So far, the Earth is the only place in the universe where life is known to exist. At the same time, researchers have discovered many exoplanets, the conditions on which may be suitable for terrestrial organisms. Theoretically, we could use comets to populate them. The question is, should we.
There are many theories about the origin of terrestrial life, and one of them, the panspermia hypothesis, says that our planet is just a suitable place, while life itself was brought to it from space.
Scientists suggest that as a result of a sufficiently strong impact on the planet, pieces of rock with microbes contained in them can be thrown into space. And if these microbes survive years of travel in a vacuum and reach a habitable world, they could start a new branch of evolution.
This is an accidental or natural panspermia. However, there is the possibility of deliberate settlement of other celestial bodies by the forces of a fairly advanced civilization.
For many years people have been arguing whether aliens played a role in the settlement of the Earth or the formation of human civilization. Now American astronomers have put the question differently: can we ourselves play the role of such “aliens”?
There are about 200 billion stars in the Milky Way, which means an unimaginable number of planets, asteroid belts and other celestial objects. At the same time, the experience of the solar system shows that it is not easy to build a developed biosphere: we still do not know if life exists on Europa and Enceladus. But it is already obvious that in the subglacial ocean it is difficult to expect a biosphere of the same level as on Earth.
However, this does not mean that we cannot try, because several planets are already known to exist that are potentially suitable for terrestrial life forms.
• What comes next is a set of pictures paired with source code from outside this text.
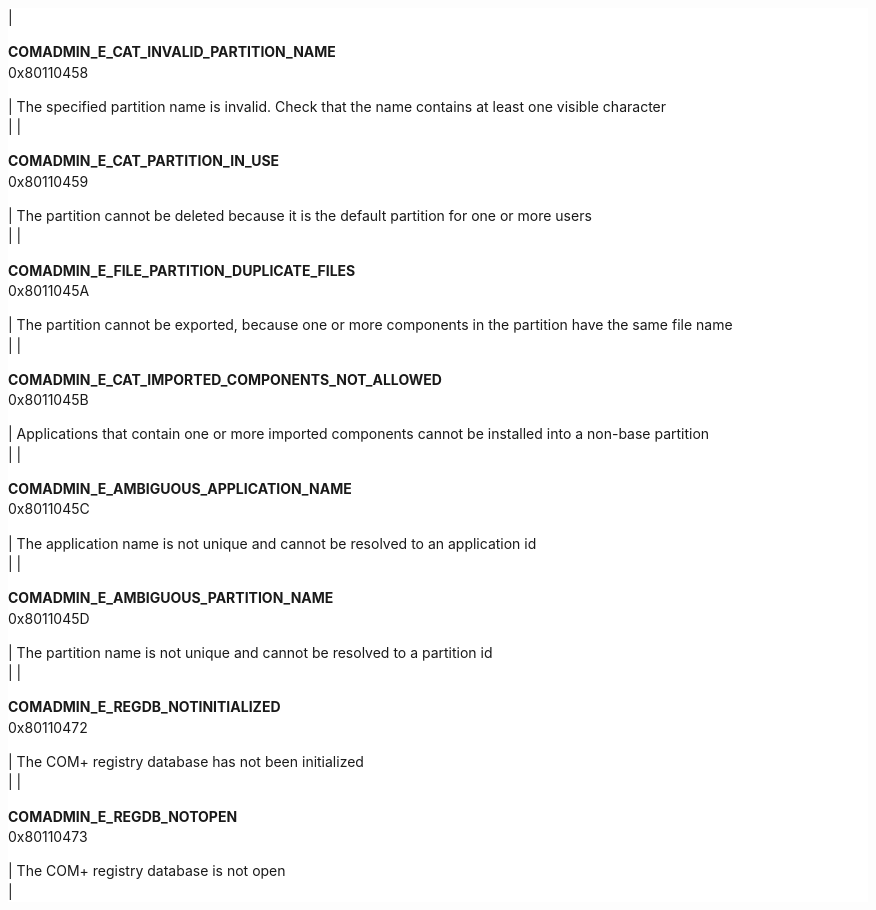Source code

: | <span id="COMADMIN_E_CAT_INVALID_PARTITION_NAME"></span><span id="comadmin_e_cat_invalid_partition_name"></span><dl> <dt>**COMADMIN\_E\_CAT\_INVALID\_PARTITION\_NAME**</dt> <dt>0x80110458</dt> </dl>                                                                                                     | The specified partition name is invalid. Check that the name contains at least one visible character<br/>                                                                                                                                                                                                                                                                                                                                   |
| <span id="COMADMIN_E_CAT_PARTITION_IN_USE"></span><span id="comadmin_e_cat_partition_in_use"></span><dl> <dt>**COMADMIN\_E\_CAT\_PARTITION\_IN\_USE**</dt> <dt>0x80110459</dt> </dl>                                                                                                                       | The partition cannot be deleted because it is the default partition for one or more users<br/>                                                                                                                                                                                                                                                                                                                                              |
| <span id="COMADMIN_E_FILE_PARTITION_DUPLICATE_FILES"></span><span id="comadmin_e_file_partition_duplicate_files"></span><dl> <dt>**COMADMIN\_E\_FILE\_PARTITION\_DUPLICATE\_FILES**</dt> <dt>0x8011045A</dt> </dl>                                                                                         | The partition cannot be exported, because one or more components in the partition have the same file name<br/>                                                                                                                                                                                                                                                                                                                              |
| <span id="COMADMIN_E_CAT_IMPORTED_COMPONENTS_NOT_ALLOWED"></span><span id="comadmin_e_cat_imported_components_not_allowed"></span><dl> <dt>**COMADMIN\_E\_CAT\_IMPORTED\_COMPONENTS\_NOT\_ALLOWED**</dt> <dt>0x8011045B</dt> </dl>                                                                         | Applications that contain one or more imported components cannot be installed into a non-base partition<br/>                                                                                                                                                                                                                                                                                                                                |
| <span id="COMADMIN_E_AMBIGUOUS_APPLICATION_NAME"></span><span id="comadmin_e_ambiguous_application_name"></span><dl> <dt>**COMADMIN\_E\_AMBIGUOUS\_APPLICATION\_NAME**</dt> <dt>0x8011045C</dt> </dl>                                                                                                      | The application name is not unique and cannot be resolved to an application id<br/>                                                                                                                                                                                                                                                                                                                                                         |
| <span id="COMADMIN_E_AMBIGUOUS_PARTITION_NAME"></span><span id="comadmin_e_ambiguous_partition_name"></span><dl> <dt>**COMADMIN\_E\_AMBIGUOUS\_PARTITION\_NAME**</dt> <dt>0x8011045D</dt> </dl>                                                                                                            | The partition name is not unique and cannot be resolved to a partition id<br/>                                                                                                                                                                                                                                                                                                                                                              |
| <span id="COMADMIN_E_REGDB_NOTINITIALIZED"></span><span id="comadmin_e_regdb_notinitialized"></span><dl> <dt>**COMADMIN\_E\_REGDB\_NOTINITIALIZED**</dt> <dt>0x80110472</dt> </dl>                                                                                                                         | The COM+ registry database has not been initialized<br/>                                                                                                                                                                                                                                                                                                                                                                                    |
| <span id="COMADMIN_E_REGDB_NOTOPEN"></span><span id="comadmin_e_regdb_notopen"></span><dl> <dt>**COMADMIN\_E\_REGDB\_NOTOPEN**</dt> <dt>0x80110473</dt> </dl>                                                                                                                                              | The COM+ registry database is not open<br/>                                                                                                                                                                                                                                                                                                                                                                                                 |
Sending spaceships to them looks economically unprofitable. But there is an opportunity to use natural “ships” that have been wandering in space for millions of years – comets.
By waiting for a suitable interstellar comet to arrive in the solar system, we could attach a microbiological inoculum to it, containing a wide variety of organisms that can survive in a wide variety of conditions on Earth. With the help of a comet, the “package” will sooner or later reach another star system, where it will be able to bring the “seeds of life” to a suitable planet.
Of course, it is possible that the whole project will be a waste of effort: either the inoculum will not reach the comet, or it will not survive interstellar travel, or there will not be a suitable planet in the star system (and if it is already inhabited, this will lead to a collision of different life forms).
In addition, even if the mission goes perfectly, the question will inevitably arise: have we destroyed by our intervention the possibility of the emergence of a unique ecosystem, which simply did not have enough time?
On the other hand, by spreading life across the Universe, we could pave the way for our future survival: sooner or later, humanity will have to go into deep space to find worlds suitable for life. And in this case, the crazy idea of the scientists of our time could become the greatest hope of the earthlings of the future.
The study is published in the journal Astrobiology.